■ COLLECTED MATERIAL ■
══════════════════════════════

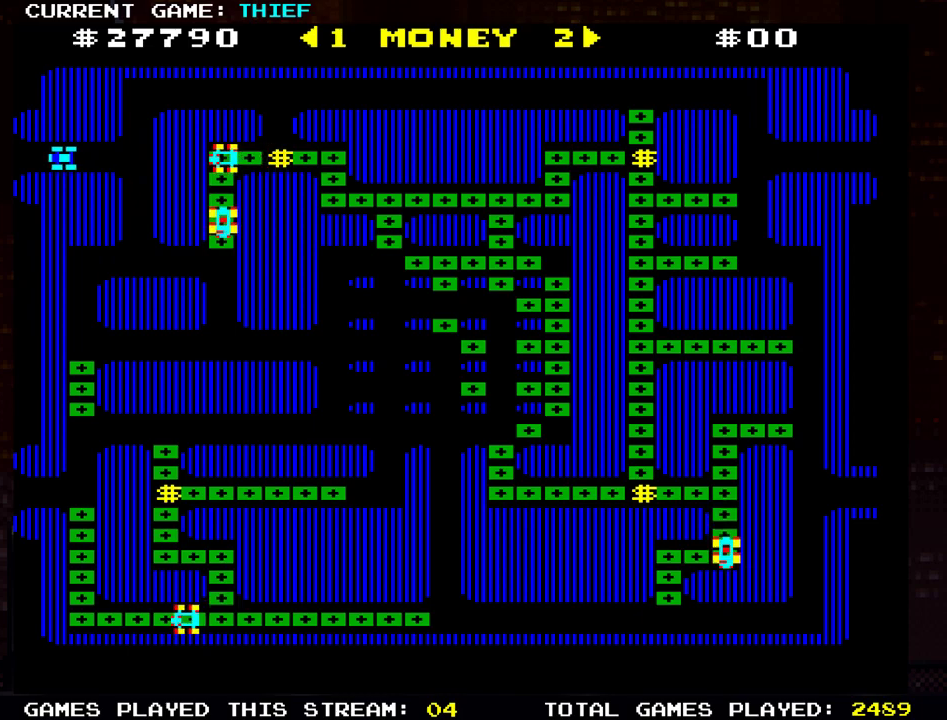
{"buttons": [], "left_stick": "left", "events": []}
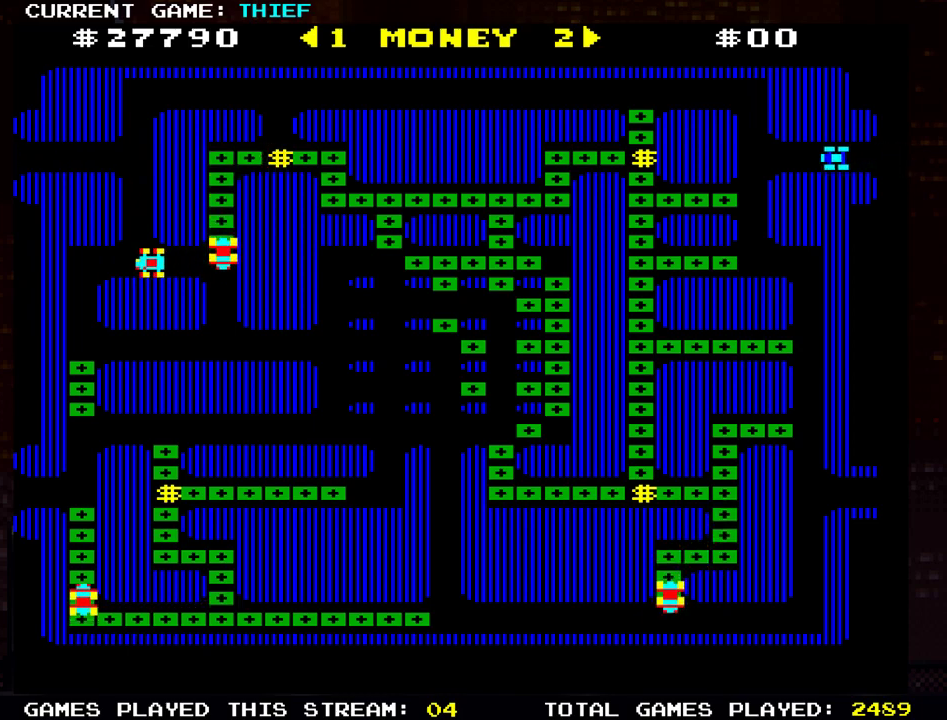
{"buttons": [], "left_stick": "left", "events": [[200, "left_stick", "down"], [450, "left_stick", "left"]]}
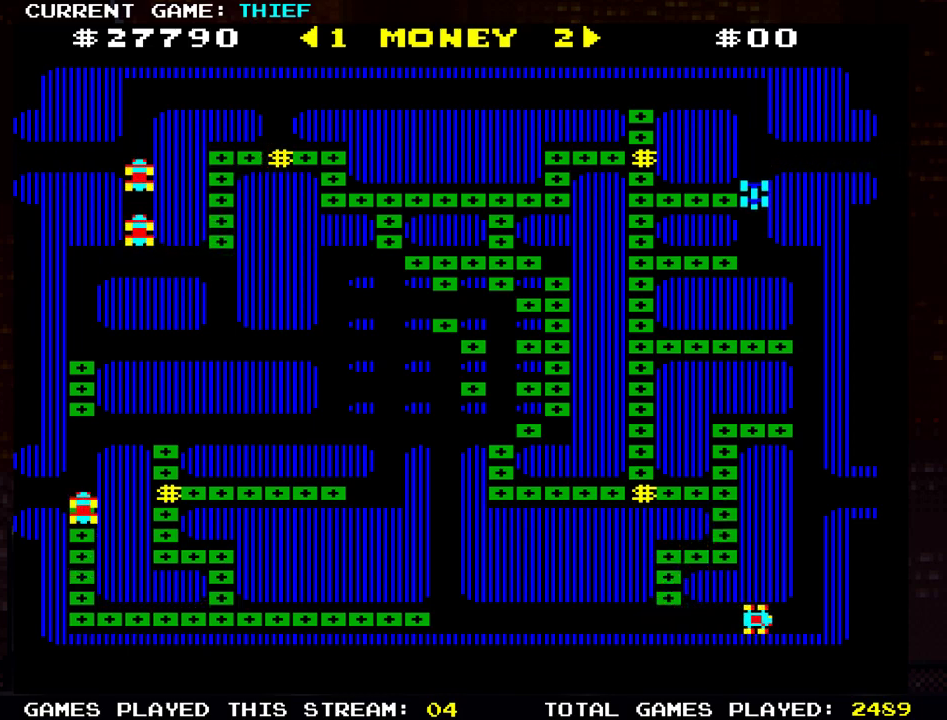
{"buttons": [], "left_stick": "down", "events": [[401, "left_stick", "down"]]}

══════════════════════════════

■ TRY IT ■
If the data includes images, omit them, and set down everything else exactly as above.

■ OUTPUT BELOW ■
{"buttons": [], "left_stick": "left", "events": []}
{"buttons": [], "left_stick": "left", "events": [[200, "left_stick", "down"], [450, "left_stick", "left"]]}
{"buttons": [], "left_stick": "down", "events": [[401, "left_stick", "down"]]}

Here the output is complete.